Friday, January 17, 2014

Green Bonds May be the Climate Success Story of 2014

The cleantech story of 2014 may very well be the growth of green bonds, (aka climate bonds). A growing number of financial institutions and state governments are issuing green bonds to generate funding for sustainable development and clean energy technology. This rapidly emerging financial instrument is capable of significantly advancing global efforts to combat climate change.

Green bonds may very well be able to meet the Herculean funding challenge we have ahead of us. It is widely understood that there are technological solutions that will reduce our emissions and keep the temperature from climbing beyond the widely agreed upon 2 degree Celsius upper threshold limit. However to get there we will require massive capital investments of 36 trillion by 2050 or an average of 1 trillion per year.

As recommended in the recently released Ceres' Clean Trillion Report, green bonds are an important vehicle to finance the low carbon economy. Green bonds and asset-backed securities are ideal for investors who including those who cannot afford to build a field of solar panels or wind turbines.

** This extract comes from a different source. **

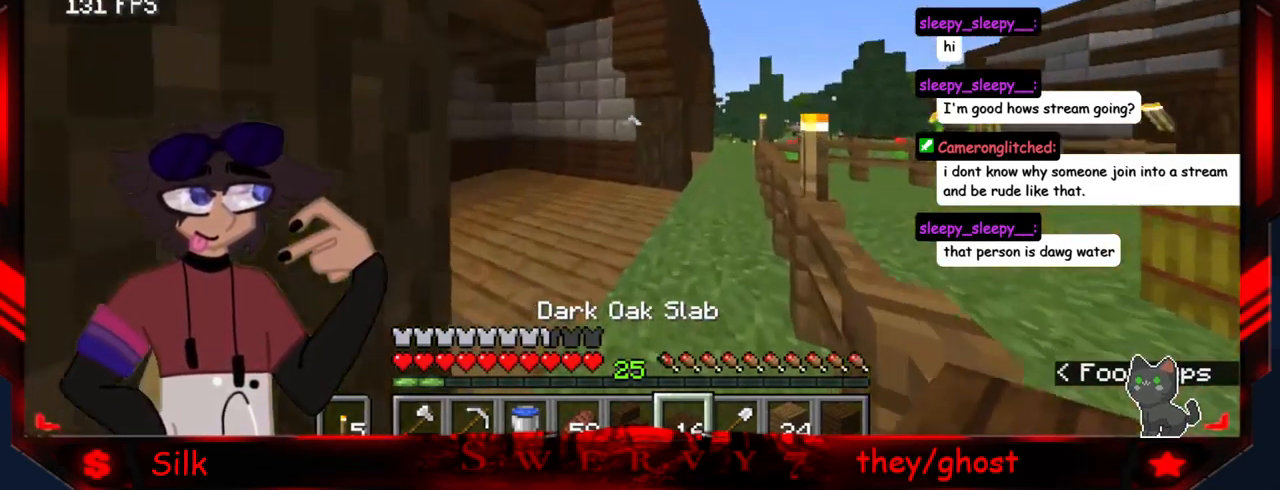
{"keys": ["d"], "mouse": [], "events": []}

Bonds are a simple investment vehicle for both the private and institutional investor to access the green market. A growing consensus is building pertaining to the particular form such bonds will take. On January 13, 2014, a set of principles for green bonds was agreed upon by environmental groups, issuers and investors. Essentially these principles revolve around three primary recommendations well known to any SRI investor.

1. Transparency
2. Disclosure
3. Integrity

Support for these principles comes from a consortium of some of the biggest names in investment banking (Bank of America Merrill Lynch, Citi, Crédit Agricole Corporate and Investment Banking, JPMorgan Chase, BNP Paribas, Daiwa, Deutsche Bank, Goldman Sachs, HSBC, Mizuho Securities, Morgan Stanley, Rabobank and SEB).

According to Ceres chief Mindy Lubber, the growth in the green bonds is evidence that banks are starting to see the potential of low carbon infrastructure projects. The impetus for investment is not due to moral preoccupations, environmental activsm or social concern, it is being driven by self interest and bottom economics. If we are to succeed in providing the massive amounts of financing required we will have to leverage the power of the market. That means profit must be the incentive bringing investors to the table.

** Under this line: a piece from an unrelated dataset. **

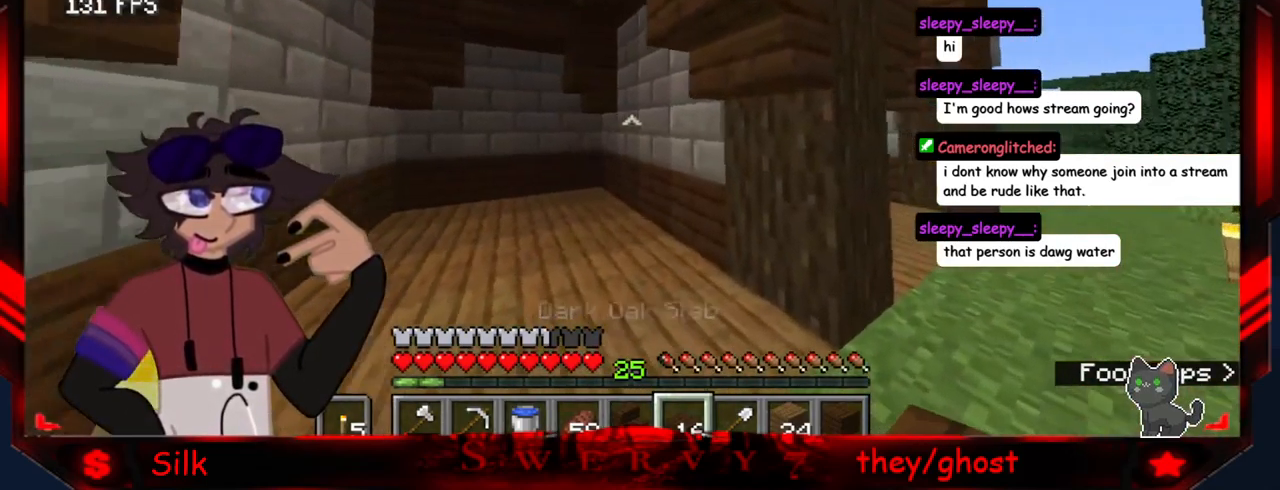
{"keys": [], "mouse": [], "events": [[266, "d", "up"]]}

As Lubber said, “We need to move the climate debate from a treehugger issue to an on-balance sheet financial risk, and we need to act based on the economic risks and opportunities.”

The World Bank developed the Green Bond concept in 2007/2008. A total of more than $3.3 billion worth of the bonds have been issued by the Word Bank since their creation. In the past 18 months the market for these types of investments has doubled, from $5 billion to $9.5 billion.

In 2013 alone $10 billion of green bonds were issued, including $500m from Bank of America and a similar amount from HSBC. Investors in these green bonds include Zurich Insurance, JP Morgan and Daiwa Securities.

In 2013 International Finance Corp (IFC) issued $1 billion of green bonds that will finance climate-friendly projects in the developing world. Demand could not keep pace with supply and now the IFC plans to issue at least $1 billion in green bonds per year. The European Investment Bank set prices for its first Climate Awareness Bond which will finance renewable energy and energy efficiency. The state of Massachusetts also issued $1.1 billion of green bonds.

It has been widely reported that sustainability investments provides both a competitive advantage and better ROI. Likewise, for private and institutional investors, climate change is both an investment risk and an opportunity.

Investors are increasingly worried about the risks posed by global warming and green bonds offer an attractive opportunity for an increasingly climate risk averse investment community.

Socially responsible investing is growing well beyond its origins as a niche investment into a powerful financing vehicle. It is not overstating the point to say that green bonds could very well save the world from the ravages of climate change while helping investors to turn a tidy profit.